Qantas took a lot of flak from financial analysts over its faltering Asia initiatives last week, making this week’s aggressive business travel initiatives by Virgin Australia and a left-of-field grab for its shrinking UK and Europe market from China Southern even more stressful for a brand that can be seen as having lost its way.
At home, Virgin Australia confirmed what is only the first substantial addition of wide-bodied A330 capacity to key interstate markets that it will make in the nearer term.
By mid-May there will be daily double Virgin Australia A330-200s between Melbourne and Perth, and an initial morning peak-hour rotation of the large Airbus between Melbourne and Sydney.
Less widely known is the ambush the Virgins will spring on the Canberra routes next month, with a new business-class on all of the Embraer E-jet services to the national capital, as well as to Hobart, which Qantas neglects in favour of Jetstar, and on important Adelaide and Perth routes among others.
This is not a matter of gratuitous Qantas bashing but a simple matter of geometry and cabin amenity. The Qantas domestic configured A330s and aged 767s are, in terms of space and style, inferior in internal specs to the Virgin jets, whether up front or in the main cabins.
The head scratcher for Qantas observers, and quite a few insiders, is why Qantas allowed this to happen, since it knows anything material that is decided within Virgin Australia faster than most of those working for it.
The not-so-funny joke within Virgin Australia and before it Virgin Blue, was that Qantas knew more about how its challenger was tracking than it did, because it invested more in the analysis of its operations than Brett Godfrey or Richard Branson could afford.

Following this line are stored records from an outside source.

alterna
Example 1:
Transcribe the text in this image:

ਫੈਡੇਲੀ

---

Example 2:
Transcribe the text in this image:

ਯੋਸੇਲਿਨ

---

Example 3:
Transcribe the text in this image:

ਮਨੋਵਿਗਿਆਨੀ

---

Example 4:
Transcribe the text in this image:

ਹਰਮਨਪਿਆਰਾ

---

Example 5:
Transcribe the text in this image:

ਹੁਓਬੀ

Yet the result is Qantas conceding a superior configuration for business travellers that it has taken no steps to counter, and in Canberra, the use by Virgin Australia of a truly spacious small jet with no middle seats that makes Qantaslink turbo-props seem like riding hard class.

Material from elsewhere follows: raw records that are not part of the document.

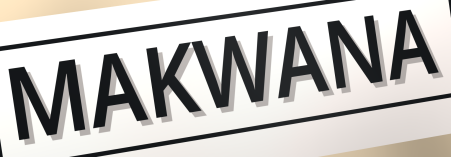
MAKWANA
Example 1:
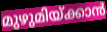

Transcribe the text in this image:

മുഴുമിയ്ക്കാൻ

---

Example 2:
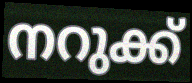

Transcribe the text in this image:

നറുക്ക്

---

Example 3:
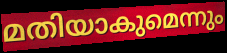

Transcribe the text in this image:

മതിയാകുമെന്നും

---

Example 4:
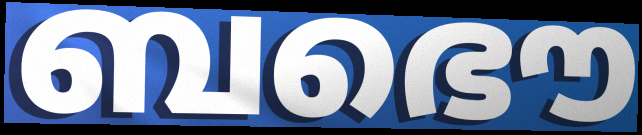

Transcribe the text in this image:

ബഭൌ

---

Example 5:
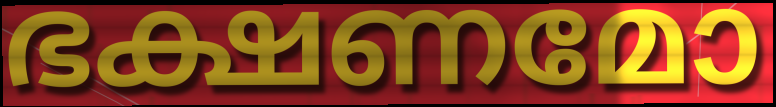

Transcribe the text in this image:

ഭക്ഷണമോ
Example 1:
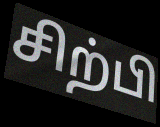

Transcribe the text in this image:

சிற்பி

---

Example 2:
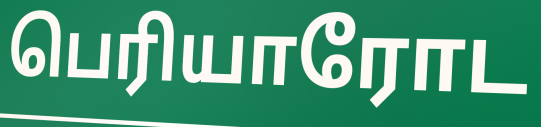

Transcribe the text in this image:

பெரியாரோட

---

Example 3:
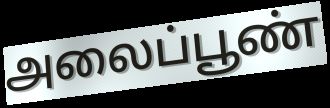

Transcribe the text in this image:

அலைப்பூண்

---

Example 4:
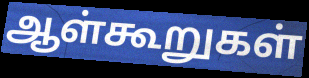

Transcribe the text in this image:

ஆள்கூறுகள்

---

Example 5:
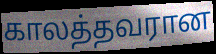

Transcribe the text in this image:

காலத்தவரான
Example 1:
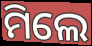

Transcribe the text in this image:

ମିଲେ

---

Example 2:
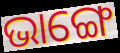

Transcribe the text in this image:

ଭାଙ୍ଗେ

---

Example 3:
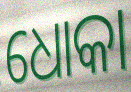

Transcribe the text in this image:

ଧୋକା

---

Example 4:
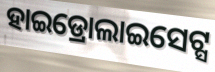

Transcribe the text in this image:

ହାଇଡ୍ରୋଲାଇସେଟ୍ସ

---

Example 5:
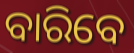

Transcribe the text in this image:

ବାରିବେ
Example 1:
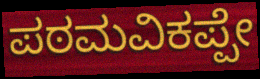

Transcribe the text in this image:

ಪಠಮವಿಕಪ್ಪೇ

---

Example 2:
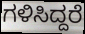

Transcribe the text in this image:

ಗಳಿಸಿದ್ದರೆ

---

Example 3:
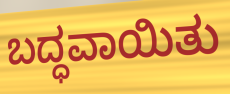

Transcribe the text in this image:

ಬದ್ಧವಾಯಿತು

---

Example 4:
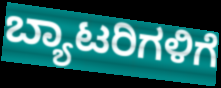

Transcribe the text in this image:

ಬ್ಯಾಟರಿಗಳಿಗೆ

Maybe Qantas kept believing the hype about the 787 Dreamliner, which turns out to be late and heavy and for some of the purposes it originally had in mind for it, close to useless.
Compared to the very young fleet of jets flown by Virgin Australia, through a policy of churning leases, Qantas is burdened with aged 747s and 767s that drag back the gains it has made with A380s, A330s, and some recently delivered and much improved 737-800s.
Most of the emphasis in Qantas in recent years has been on the development of the Jetstar low-cost franchise, a product that Qantas full service customers despise, giving ex-Qantas executive GM John Borghetti rich pickings in his new role as CEO of Virgin Australia.
On Sunday night, at the Sydney Festival for which it has become a major sponsor, China Southern’s ruling cadre, in the form of president and CEO Tan Wangeng and executive vice-president He Zongkai rocked up to declare open season on what’s left of the Qantas kangaroo route services to London and Europe, declaring that a “Canton route” would provide additional frequent capacity to London, Amsterdam and Paris, via their shiny modern airport at Guangzhou, which they intend to make even larger than Singapore, Bangkok and Dubai.
It is China Southern’s policy to eclipse the size of today’s stake in the Australian international market held by Emirates by the end of 2015, an ambition that is already provided for in the Australia-China air traffic agreement and the mind-boggling consequences for air travel demand of 1.2 billion people making a new long march to their place in the sun in the Asian century.
This comes amid persistent rumours that Qantas will quit its services to Frankfurt, its last destination in Europe, following its decision last year to slash London flights in half in order to invest in a single-aisle carrier somewhere in Asia that would make so much money that it in five years it could start reinvesting in the long-haul Qantas brand CEO Alan Joyce says the airline can no longer afford to support.
The obvious logical disconnections in this policy have recently started to alarm finance sector analysts, especially as there is no sign of such an airline in that form taking shape, and the shareholders are in their third year without dividends and wearing a pathetic share price.
It is all converging on Qantas. Unhappy shareholders, unhappy customers, shrinking services, and sharp competitors, at home and abroad, who are making much smarter moves in terms of fleet, product and network without resorting to hiring a lingerie model to lift (!) brand perceptions.